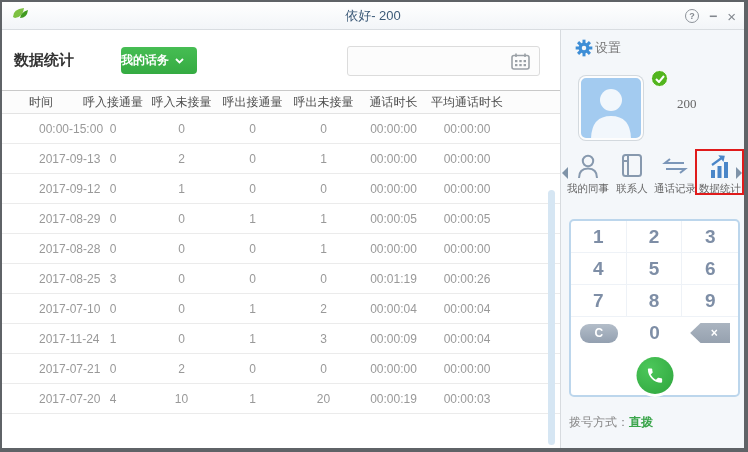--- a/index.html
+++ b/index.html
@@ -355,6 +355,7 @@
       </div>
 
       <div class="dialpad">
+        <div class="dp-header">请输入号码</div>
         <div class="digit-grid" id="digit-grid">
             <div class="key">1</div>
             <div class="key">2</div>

### What to produce
A copy of each line in the data above that holds the string "class" is needed.

### Answer box
       <div class="dialpad">
+        <div class="dp-header">请输入号码</div>
         <div class="digit-grid" id="digit-grid">
             <div class="key">1</div>
             <div class="key">2</div>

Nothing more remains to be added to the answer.